The discussion most difficult to win is not the one in which one of the interlocutors has a colossal intelligence or speaks louder than the other. It is the one in which prejudices replace strong elements and reasoning. If arguing with an individual full of prejudices could seem an impossible mission, it is disastrous for the development of a country when those whims permeate society and become a system.
In the discussions about the non-state sector in Cuba I have seen how the critical or differing focuses about it are based on bad examples (always anonymous) or using condemnatory phrases that tend to put the bad and the good in the same bag. After seven years of implementing the Guidelines, many prejudices against the private sector still exist in Cuban society.
These have been several years of a different vision of the economy. It is also understandable that many look down on us when they go to the shop selling in hard currency that’s on the corner and don’t find what they were looking for because the neighborhood’s paladar polished off everything; or when the driver of the almendrón, without blinking, charges you 20 pesos. But it is necessary to look beyond.

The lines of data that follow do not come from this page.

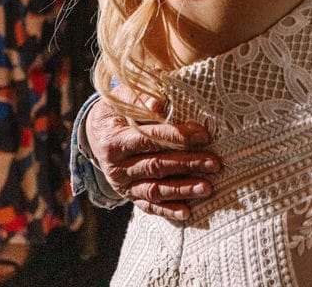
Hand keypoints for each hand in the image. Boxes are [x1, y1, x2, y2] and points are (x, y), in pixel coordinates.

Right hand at [84, 89, 221, 220]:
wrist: (96, 133)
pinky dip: (167, 210)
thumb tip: (160, 105)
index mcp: (115, 141)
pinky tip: (187, 211)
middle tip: (214, 162)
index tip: (203, 135)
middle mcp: (117, 167)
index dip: (177, 137)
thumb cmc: (117, 111)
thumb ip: (140, 100)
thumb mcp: (122, 99)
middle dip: (188, 164)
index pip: (149, 139)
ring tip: (207, 188)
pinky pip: (148, 206)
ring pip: (154, 189)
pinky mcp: (129, 196)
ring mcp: (123, 184)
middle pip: (156, 166)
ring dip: (182, 189)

Each time we are criticized a group of prejudices are repeated, which, in my opinion, lack a real foundation. I have counted them; they are seven, like the deadly sins. Here I mention and question them with a handful of ideas to continue thinking (since I could be wrong):
1. The private sector is the reason for the increase of inequality among Cubans. Was the Revolution able to completely eliminate the inequalities that existed in Cuba in 1959? Didn’t it generate new inequalities after doing away with the old ones? Are not the remittances or that a relative works in a foreign firm a source of inequality with respect to a worker from the budgeted sector? Are the differences between the director of a state-run enterprise with car-cell phone-trips and the public street cleaning worker more tolerable? Will we make the citizens who have been left behind make progress by boxing in the individuals who with a private business improve their standard of living?
2. Giving more facilities to the private sector is returning to capitalism. Socialism continues not being questioned after the USSR disappeared almost 30 years ago. However, let’s look in the mirror of the most successful countries that still hold this standard up. The role of the private small and medium enterprise was not denied in China or Vietnam and it has played an important role in the economic advances of both nations. The big transnational monopolies that stand as global powers and the SMEs are two very different things. In the national debate, when we are criticized, at times it seems we are the same thing. Is Cuba more socialist because it keeps the private sector confined to low value-added services?
3. The private workers’ greed is the cause of the black market and tax evasion? The black market in Cuba is as black as the “Espejo de Paciencia.” It did not emerge with the issuing of self-employment permits, therefore blaming the private workers for its existence has no foundation. If they want to get rid of it, the causes that generate it have to be attacked. Any other thing is beating around the bush. The fiscal indiscipline, although it is unjustifiable, does have several explanations. A good conversation with several private works, having a pen and paper at hand, would be sufficient to know about the dissatisfactions related to this that exist in this group.
4. The private sector generates corruption, money laundering, prostitution and other evils. It is probable that the official figures show that these crimes have increased in recent years. But there is no doubt that the causes don’t only boil down to the existence of the non-state sector. And much less can this argument be used to restrict its participation in the national economy. With that same absurd logic, in the 1990s the country would have had to deny itself the development of the nascent tourist industry faced by the proliferation of “jineterismo” (prostitution), the migration of professionals to the doors of the hotels and the increase in the entrance of drugs. Why wasn’t it done? The answer is obvious and the result more so: today tourism is one of the economy’s principal driving forces. Why apply that perverse “logic” to the private sector?
5. The private sector has led to the concentration of wealth and property in the hands of a few. Where are the data that sustain that affirmation? Why aren’t they made public, if they exist? Are we saying that in Cuba there is a Carlos Slim or another multimillionaire who has in his hands the country’s strategic industries? What is the wealth limits allowed in Cuba? How can this prejudice be understood when we already have millionaire baseball players, singers and painters? How is it explained, if we know that a few officials who have gotten their hands dirty have also accumulated riches? Aren’t these also “nouveau riches”?
6. The private workers don’t care about the community or the neighbors. There are more than enough examples of people who contribute money to the neighborhood, who collaborate with their community, who are aware of their closest environment. There are also a great many businesses where the sense of belonging of their workers and owners is very high. Why isn’t that side of the phenomenon also shown in the media?
7. The private worker wants to return to capitalism. Those of us who today are self-employed, at least those I know of, want to be prosperous in our country and not in another. We also want to be part of the difficult struggle that can’t be put off of making the country advance.
Government, state-run enterprises, private workers and each one of us Cubans have the obligation to build a future of prosperity and development for Cuba. But a country where the prejudices become a legal source doesn’t get anywhere. Conciliating the generation of wealth with social justice is the challenge. It is a road in which, as Deng Xiaoping said, we cannot stop eating for fear of choking.